However, there are a few issues that need to be overcome when using Pushshift:

* Pushshift doesn't have any method for filtering by flair, though flairs are available in the output. This means we'll need to device a different way of findings mould related posts;
* Pushshift stores posts as they were submitted. This means that any later updated to the post might not be included in the database. Thus, any flair update to `mold!` or `not mold` will not have been included, and they are likely to still be labeled as `what's wrong!?` or `question`.

Since we're looking for images, we can use the query `.jpg` to find any posts with images. This will likely return many posts not related to mould, so we will need to come up with a solution to identify mould related posts. We could maybe do this by using Pushshift to identify all submissions with one or more images, and then use PRAW to obtain the flair for those submission IDs.

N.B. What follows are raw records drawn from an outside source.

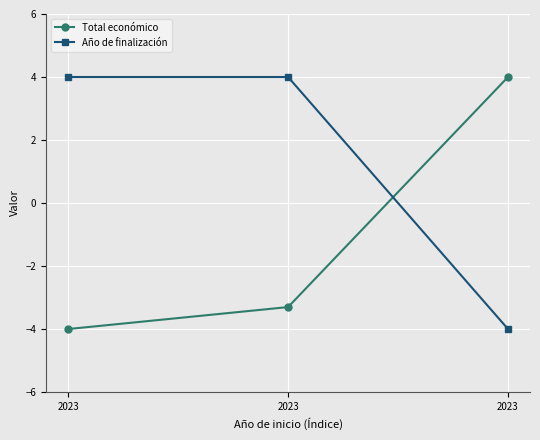

What is the difference between the maximum and minimum values in the Año de finalización series?

8.0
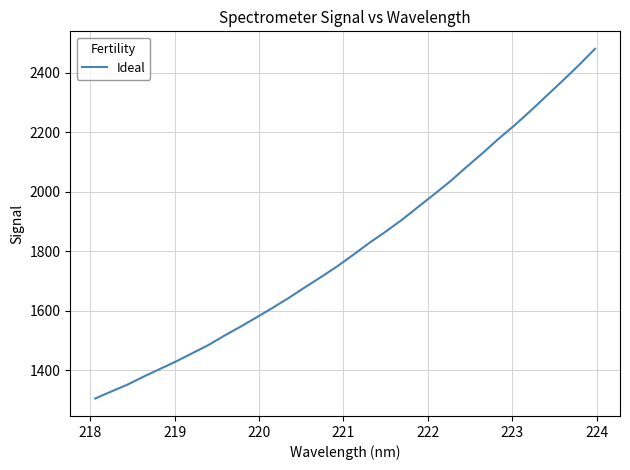

What is the difference between the maximum and minimum values?

1176.0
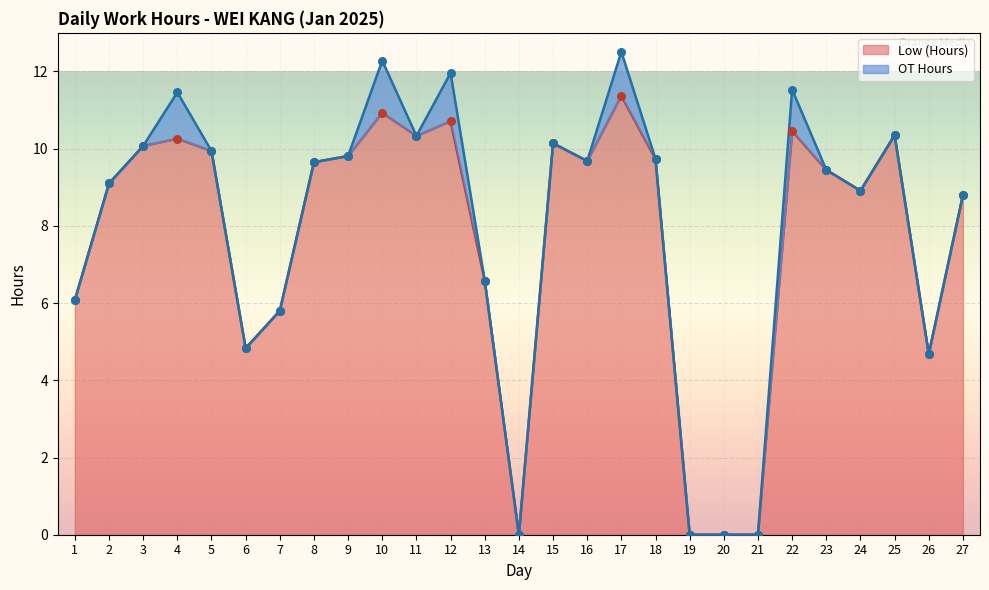

What is the change in value from 14 to 15?

+10.1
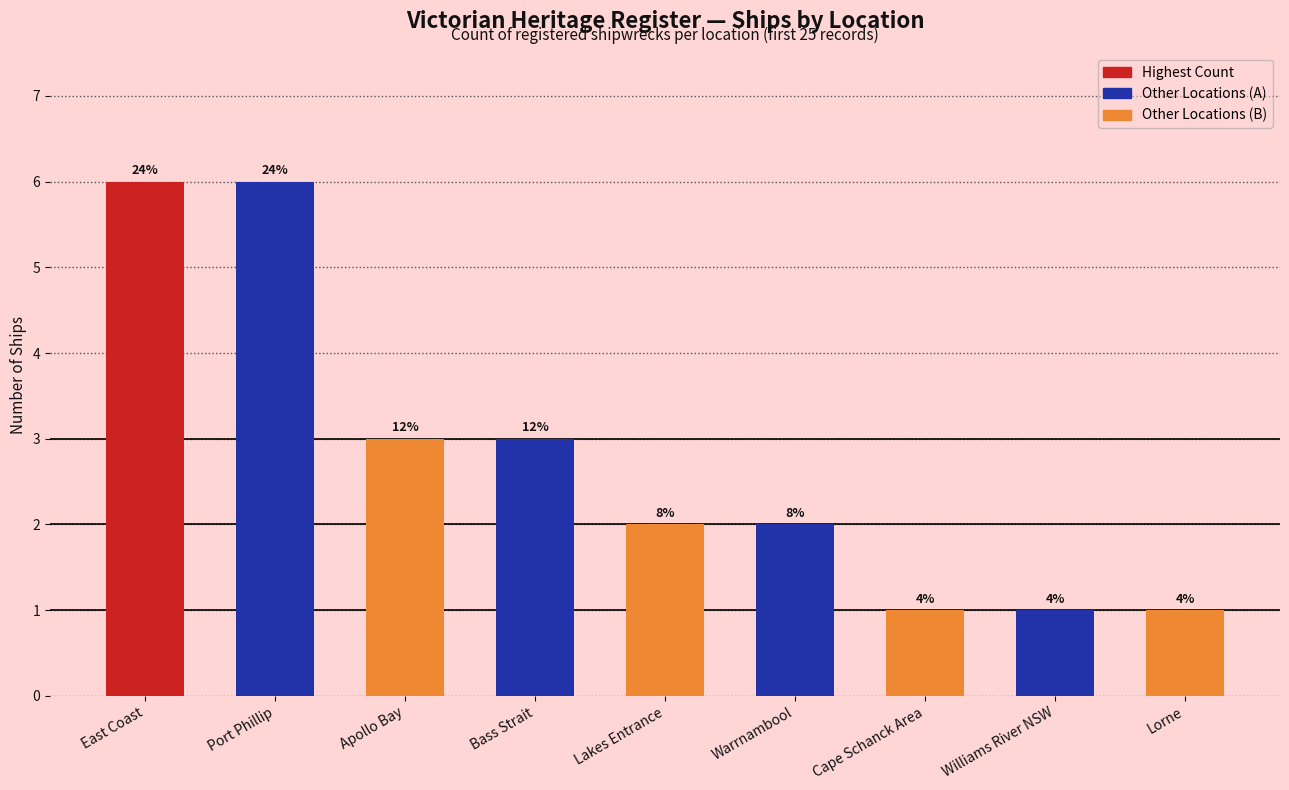

Between Port Phillip and Lorne, which is larger?

Port Phillip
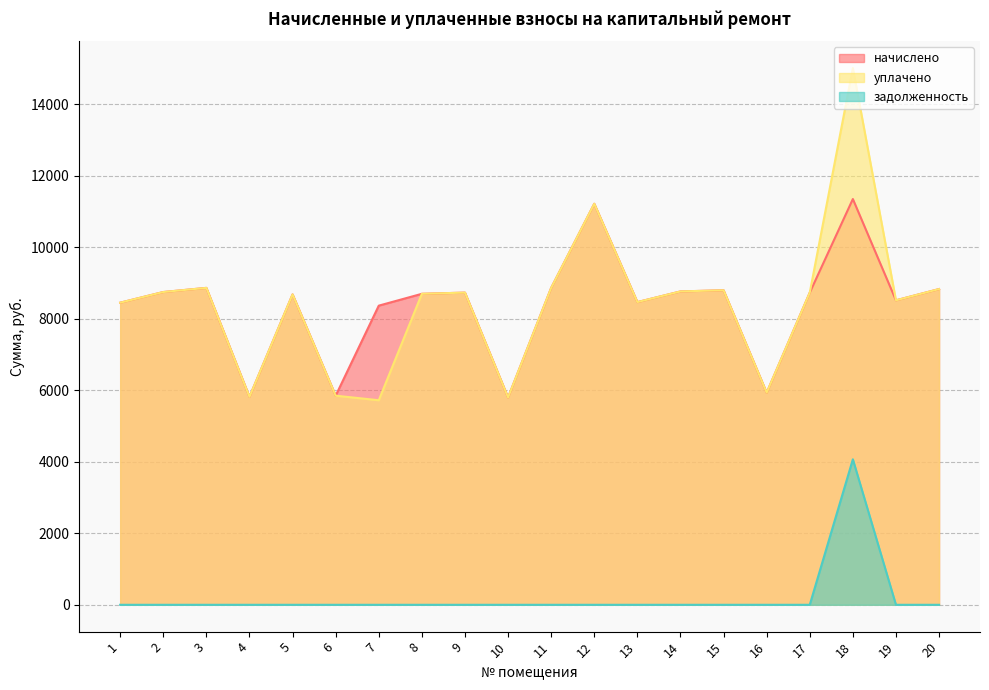

At which category is the sum across all series the highest?

18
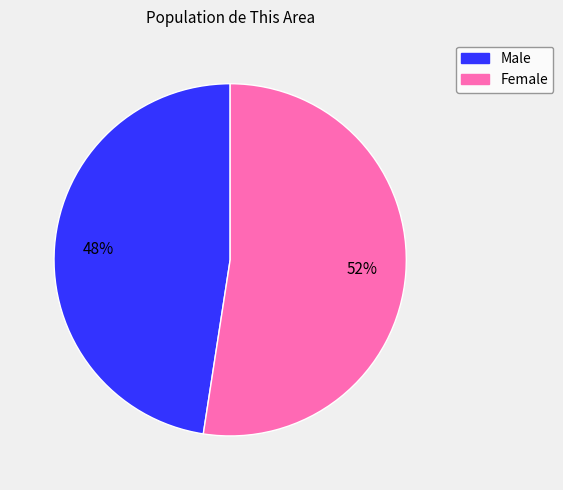

Which category has the smallest portion of the pie?

Male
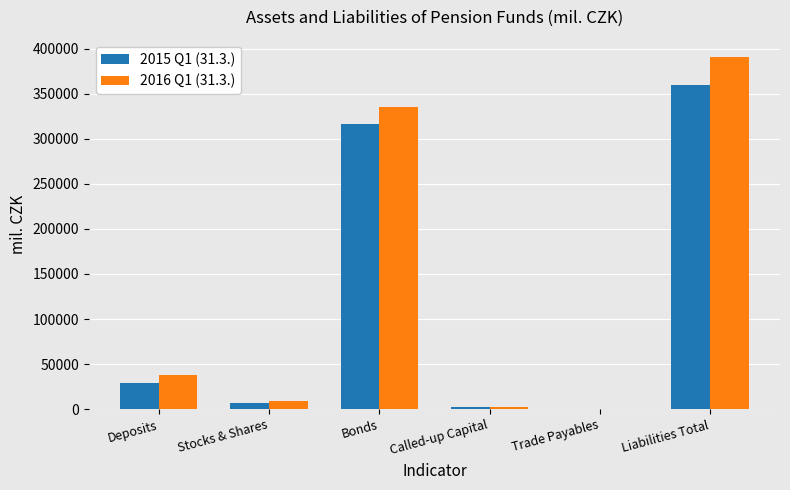

Are the bars horizontal?

No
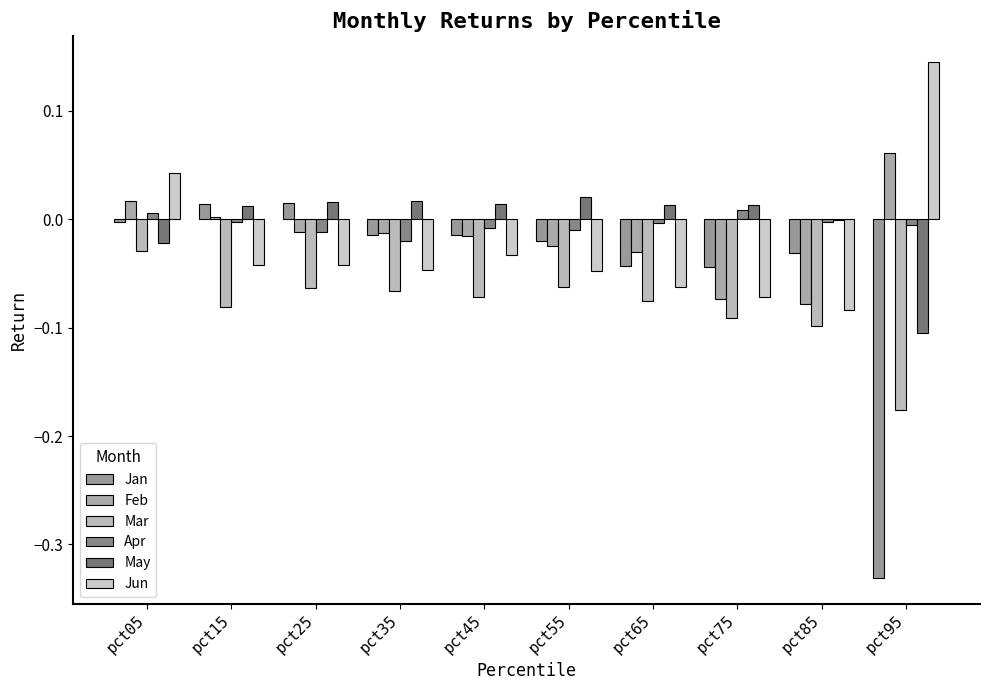

How many series are shown in this chart?

6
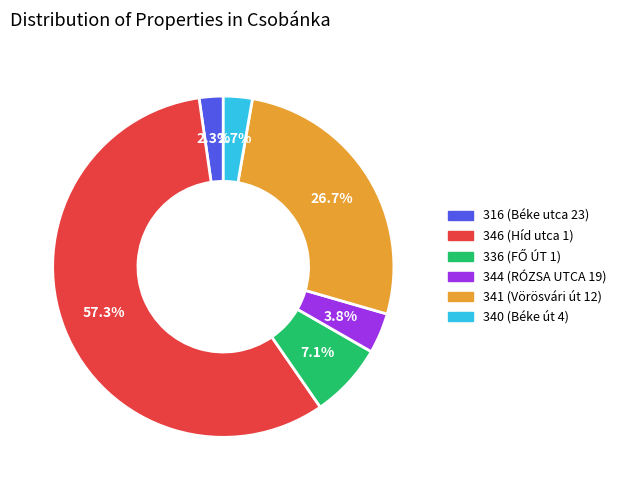

How many slices are in this pie chart?

6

In a way, only having the original flair from Pushshift is an advantage, because some users initially label their question about mould as `mold!`, despite not knowing whether it is mould. Those labels could be wrong if not updated by the user. By filtering those submissions out, we improve our final data set.

In [180]:
import json

q = 'https://api.pushshift.io/reddit/search/submission/?subreddit=kombucha&sort=desc&sort_type=created_utc&size=5&q=".jpg"'
response = urllib.request.urlopen(q)
data = response.read()
result = json.loads(data)
print(result)


{'data': [{'all_awardings': [], 'allow_live_comments': False, 'author': 'LWYMMD_1989', 'author_flair_css_class': None, 'author_flair_richtext': [], 'author_flair_text': None, 'author_flair_type': 'text', 'author_fullname': 't2_573lddsh', 'author_is_blocked': False, 'author_patreon_flair': False, 'author_premium': False, 'awarders': [], 'can_mod_post': False, 'contest_mode': False, 'created_utc': 1644436132, 'domain': 'self.Kombucha', 'full_link': 'https://www.reddit.com/r/Kombucha/comments/som5vk/any_ideas_whats_going_on_here/', 'gildings': {}, 'id': 'som5vk', 'is_created_from_ads_ui': False, 'is_crosspostable': True, 'is_meta': False, 'is_original_content': False, 'is_reddit_media_domain': False, 'is_robot_indexable': True, 'is_self': True, 'is_video': False, 'link_flair_background_color': '', 'link_flair_richtext': [], 'link_flair_text_color': 'dark', 'link_flair_type': 'text', 'locked': False, 'media_metadata': {'o75euy2d3vg81': {'e': 'Image', 'id': 'o75euy2d3vg81', 'm': 'image/jpg'

In [192]:
ids = ["t3_som5vk", "t3_soekp2"]
full_ids = [i if i.startswith('t3_') else f't3_{i}' for i in ids]
posts = reddit.info(full_ids)
for post in posts:
    print(post.link_flair_text)

None
kahm!


That seems to work. We first fetched the posts using Pushshift, and then batch queried PRAW using the post ids. We could do this in small batches to then fetch all the data. Next question: can we fetch posts from further back? to test this, let's sort the posts ascending, rather than descending - this should get us the first ever image posts in the subreddit. Because flairs may not have been in use back then, let's just print the titles.

In [193]:
q = 'https://api.pushshift.io/reddit/search/submission/?subreddit=kombucha&sort=asc&sort_type=created_utc&size=5&q=".jpg"'
response = urllib.request.urlopen(q)
data = response.read()
result = json.loads(data)
print(result)

{'data': [{'author': 'dadankskunk', 'author_flair_css_class': None, 'author_flair_text': None, 'created_utc': 1338358063, 'domain': 'self.Kombucha', 'full_link': 'https://www.reddit.com/r/Kombucha/comments/ubql2/made_my_first_kombucha_just_bottled_pics/', 'id': 'ubql2', 'is_self': True, 'media_embed': {}, 'num_comments': 8, 'over_18': False, 'permalink': '/r/Kombucha/comments/ubql2/made_my_first_kombucha_just_bottled_pics/', 'score': 5, 'selftext': "So I made the kombucha from GT's No 9, which is blueberry I think.  I made the tea from Gen Maicha, which I had some left over of.  I purchased it from Teavana I think... Good tea company.  Anyway, it's been 2-3 weeks and this mushroom was a lot thicker than I expected!  It looked thin and floppy from the outside, but the moment I picked it up I knew it was a big one, thick and firm... That sounded wrong but it's the truth.    I threw in some lemon, lime, and orange peels in the first fermentation, I don't know how it'll taste, but I threw 

In [195]:
ids = ["ubql2", "227d3r"]
full_ids = [i if i.startswith('t3_') else f't3_{i}' for i in ids]
posts = reddit.info(full_ids)
for post in posts:
    print(post.title)

Made my first kombucha, just bottled, pics!  
Any Boston area Kombuchittors?